Da Sucursal
O Instituto Nacional de Controle de Qualidade de Saúde (INCQS) ainda não tem data definida para entregar o laudo com a análise das anestesias com neocaína e marcaína, suspeitas de terem provocado surto de meningite química e quatro mortes no Paraná. O secretário estadual da Saúde em exercício, Luciano Ducci, diz que o INCQS está desenvolvendo pesquisas para concluir o laudo.
Uma comissão formada por especialistas da Sociedade Brasileira de Anestesiologia (SBA) também investiga os casos de meningite química desde outubro. Mas ainda não há um laudo final.
Ducci explica que o INCQS - pertencente à Fundação Instituto Oswaldo Cruz, do Rio de Janeiro, (Fiocruz/Rio) - está fazendo uma pesquisa para tentar detectar o que teria causado a meningite pós-cirúrgica nos pacientes que se submeteram à anestesia raquiana no início do ano passado.

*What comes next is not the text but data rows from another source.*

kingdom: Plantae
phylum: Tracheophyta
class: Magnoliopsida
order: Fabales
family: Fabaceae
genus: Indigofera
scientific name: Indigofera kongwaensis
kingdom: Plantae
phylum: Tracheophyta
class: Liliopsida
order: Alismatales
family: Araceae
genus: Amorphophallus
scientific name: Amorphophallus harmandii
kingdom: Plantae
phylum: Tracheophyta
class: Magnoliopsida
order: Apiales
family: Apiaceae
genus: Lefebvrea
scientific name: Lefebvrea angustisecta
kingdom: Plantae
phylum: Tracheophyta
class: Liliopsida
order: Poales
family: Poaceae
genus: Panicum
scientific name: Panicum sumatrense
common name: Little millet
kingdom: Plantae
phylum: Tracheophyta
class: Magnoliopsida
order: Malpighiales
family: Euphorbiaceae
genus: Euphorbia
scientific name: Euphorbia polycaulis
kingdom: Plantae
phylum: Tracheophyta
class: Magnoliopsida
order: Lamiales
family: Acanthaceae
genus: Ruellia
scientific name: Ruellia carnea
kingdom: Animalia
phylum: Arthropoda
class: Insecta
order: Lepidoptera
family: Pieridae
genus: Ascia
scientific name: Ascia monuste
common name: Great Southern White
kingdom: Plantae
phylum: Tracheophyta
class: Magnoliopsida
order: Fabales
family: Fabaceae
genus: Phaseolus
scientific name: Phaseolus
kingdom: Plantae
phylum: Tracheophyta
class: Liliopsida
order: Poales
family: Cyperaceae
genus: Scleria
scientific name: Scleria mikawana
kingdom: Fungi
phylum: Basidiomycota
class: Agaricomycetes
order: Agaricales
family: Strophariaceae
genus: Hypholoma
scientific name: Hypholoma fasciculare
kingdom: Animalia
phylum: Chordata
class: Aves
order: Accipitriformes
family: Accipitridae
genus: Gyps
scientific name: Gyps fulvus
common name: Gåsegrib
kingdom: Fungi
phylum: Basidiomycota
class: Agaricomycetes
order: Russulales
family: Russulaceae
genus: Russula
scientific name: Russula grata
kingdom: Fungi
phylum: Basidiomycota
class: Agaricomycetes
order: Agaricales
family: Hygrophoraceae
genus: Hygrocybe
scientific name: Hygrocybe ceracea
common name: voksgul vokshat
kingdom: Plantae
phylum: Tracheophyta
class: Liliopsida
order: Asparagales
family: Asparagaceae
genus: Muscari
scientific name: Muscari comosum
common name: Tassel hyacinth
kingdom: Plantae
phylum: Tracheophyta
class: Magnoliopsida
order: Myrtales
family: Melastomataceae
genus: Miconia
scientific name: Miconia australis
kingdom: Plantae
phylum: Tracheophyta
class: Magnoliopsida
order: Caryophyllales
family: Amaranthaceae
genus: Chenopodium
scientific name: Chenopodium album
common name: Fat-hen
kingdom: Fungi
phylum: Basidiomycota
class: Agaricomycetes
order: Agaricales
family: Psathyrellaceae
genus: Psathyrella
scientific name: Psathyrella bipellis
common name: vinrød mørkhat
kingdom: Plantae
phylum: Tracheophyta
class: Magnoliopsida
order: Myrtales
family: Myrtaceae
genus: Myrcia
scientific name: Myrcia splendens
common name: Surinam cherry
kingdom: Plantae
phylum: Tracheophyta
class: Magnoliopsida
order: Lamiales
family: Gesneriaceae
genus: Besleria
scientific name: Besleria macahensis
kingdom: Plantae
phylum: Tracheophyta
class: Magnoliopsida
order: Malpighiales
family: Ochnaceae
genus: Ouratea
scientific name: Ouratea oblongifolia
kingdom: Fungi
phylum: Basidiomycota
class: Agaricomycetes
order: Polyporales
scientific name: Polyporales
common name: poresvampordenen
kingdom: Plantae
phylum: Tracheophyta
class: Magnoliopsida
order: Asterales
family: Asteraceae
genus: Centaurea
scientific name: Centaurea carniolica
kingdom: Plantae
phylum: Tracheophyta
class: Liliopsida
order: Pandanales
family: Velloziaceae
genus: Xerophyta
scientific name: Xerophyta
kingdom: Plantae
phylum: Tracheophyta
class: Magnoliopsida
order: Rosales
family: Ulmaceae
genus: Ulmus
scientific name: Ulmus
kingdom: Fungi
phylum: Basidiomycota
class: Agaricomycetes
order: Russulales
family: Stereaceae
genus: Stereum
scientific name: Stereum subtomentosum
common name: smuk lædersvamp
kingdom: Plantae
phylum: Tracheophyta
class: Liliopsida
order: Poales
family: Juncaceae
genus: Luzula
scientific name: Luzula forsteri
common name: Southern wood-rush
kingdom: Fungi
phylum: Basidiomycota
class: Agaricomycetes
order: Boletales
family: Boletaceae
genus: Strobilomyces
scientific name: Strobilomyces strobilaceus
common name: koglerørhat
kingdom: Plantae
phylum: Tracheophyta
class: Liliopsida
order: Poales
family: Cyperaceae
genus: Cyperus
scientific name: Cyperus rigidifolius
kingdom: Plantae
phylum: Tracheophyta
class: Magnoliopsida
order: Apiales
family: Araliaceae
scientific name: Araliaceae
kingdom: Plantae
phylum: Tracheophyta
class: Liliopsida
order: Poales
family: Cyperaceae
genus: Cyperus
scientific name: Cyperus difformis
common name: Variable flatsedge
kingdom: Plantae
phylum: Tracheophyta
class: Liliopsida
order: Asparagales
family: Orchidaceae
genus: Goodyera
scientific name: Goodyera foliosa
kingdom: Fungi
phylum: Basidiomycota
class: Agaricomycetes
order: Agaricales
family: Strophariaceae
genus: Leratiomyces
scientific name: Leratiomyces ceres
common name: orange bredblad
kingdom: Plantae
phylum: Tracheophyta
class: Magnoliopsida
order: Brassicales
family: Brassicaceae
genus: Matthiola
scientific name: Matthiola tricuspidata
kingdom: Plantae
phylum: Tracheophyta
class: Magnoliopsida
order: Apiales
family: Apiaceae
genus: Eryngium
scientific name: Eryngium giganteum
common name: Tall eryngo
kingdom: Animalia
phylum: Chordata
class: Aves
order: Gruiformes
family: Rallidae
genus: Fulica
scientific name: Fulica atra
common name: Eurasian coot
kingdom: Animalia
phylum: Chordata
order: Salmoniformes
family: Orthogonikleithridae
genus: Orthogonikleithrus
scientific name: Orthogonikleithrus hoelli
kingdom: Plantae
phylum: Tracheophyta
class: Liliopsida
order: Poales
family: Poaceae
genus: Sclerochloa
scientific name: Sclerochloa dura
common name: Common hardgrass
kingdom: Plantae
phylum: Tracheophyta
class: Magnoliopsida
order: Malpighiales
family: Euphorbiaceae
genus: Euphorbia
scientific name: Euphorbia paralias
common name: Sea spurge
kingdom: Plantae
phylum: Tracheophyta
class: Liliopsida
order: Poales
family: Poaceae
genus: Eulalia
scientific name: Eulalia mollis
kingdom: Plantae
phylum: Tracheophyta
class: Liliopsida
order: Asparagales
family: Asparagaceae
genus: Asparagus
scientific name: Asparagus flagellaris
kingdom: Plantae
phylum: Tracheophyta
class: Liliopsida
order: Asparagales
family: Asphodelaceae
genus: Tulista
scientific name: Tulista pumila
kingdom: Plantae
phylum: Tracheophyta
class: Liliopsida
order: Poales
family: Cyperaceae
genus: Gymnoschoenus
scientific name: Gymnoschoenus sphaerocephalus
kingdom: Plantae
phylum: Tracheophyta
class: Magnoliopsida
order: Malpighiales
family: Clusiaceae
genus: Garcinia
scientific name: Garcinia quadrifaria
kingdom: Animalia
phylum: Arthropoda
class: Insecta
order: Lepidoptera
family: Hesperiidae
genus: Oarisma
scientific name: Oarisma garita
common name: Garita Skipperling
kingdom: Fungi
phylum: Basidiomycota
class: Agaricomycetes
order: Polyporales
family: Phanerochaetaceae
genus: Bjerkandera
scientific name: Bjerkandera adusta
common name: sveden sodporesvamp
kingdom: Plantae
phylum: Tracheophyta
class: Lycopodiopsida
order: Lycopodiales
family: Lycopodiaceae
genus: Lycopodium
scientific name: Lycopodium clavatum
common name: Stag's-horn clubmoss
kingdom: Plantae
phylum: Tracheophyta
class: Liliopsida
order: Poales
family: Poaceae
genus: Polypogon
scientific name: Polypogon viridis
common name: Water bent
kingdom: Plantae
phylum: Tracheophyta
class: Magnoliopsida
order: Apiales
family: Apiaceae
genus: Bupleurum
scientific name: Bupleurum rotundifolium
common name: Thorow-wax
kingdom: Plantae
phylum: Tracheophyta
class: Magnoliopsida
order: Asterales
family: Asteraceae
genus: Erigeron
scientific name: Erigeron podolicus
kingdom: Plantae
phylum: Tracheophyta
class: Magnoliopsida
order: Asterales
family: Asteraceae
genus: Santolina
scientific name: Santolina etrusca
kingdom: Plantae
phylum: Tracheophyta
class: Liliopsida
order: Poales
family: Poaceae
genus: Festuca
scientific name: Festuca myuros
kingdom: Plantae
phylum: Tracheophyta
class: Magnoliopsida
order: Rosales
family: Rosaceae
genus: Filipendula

O Instituto Adolfo Lutz, de São Paulo, já analisou as anestesias e descartou a possibilidade de contaminação dos anestésicos.
Apesar de a história ter se tornado de conhecimento público no último final de semana, as mortes e os registros de meningite química já estavam circulando nas páginas da SBA na Internet desde final de outubro. Segundo o ex-presidente da SBA, Antonio Leite Oliva, que terminou o mandato em dezembro, todos os hospitais que receberam os lotes das anestesias com neocaína e marcaína foram avisados para tirar o produto de circulação por causa das suspeitas.
Em outubro, o Ministério da Saúde suspendeu em todo o País a venda dos lotes de anestesias fabricados até agosto de 1996. ‘‘Coincidentemente, não foram registrados mais casos’’, explica.
‘‘É certo que deve ter ocorrido algum problema em cascata com a técnica, que envolve além do medicamento, seringas, agulhas e o próprio profissional’’, afirma Oliva. Segundo ele, foram registrados 60 casos de meningite química pós-cirúrgica no Paraná, São Paulo e Rio Grande do Sul.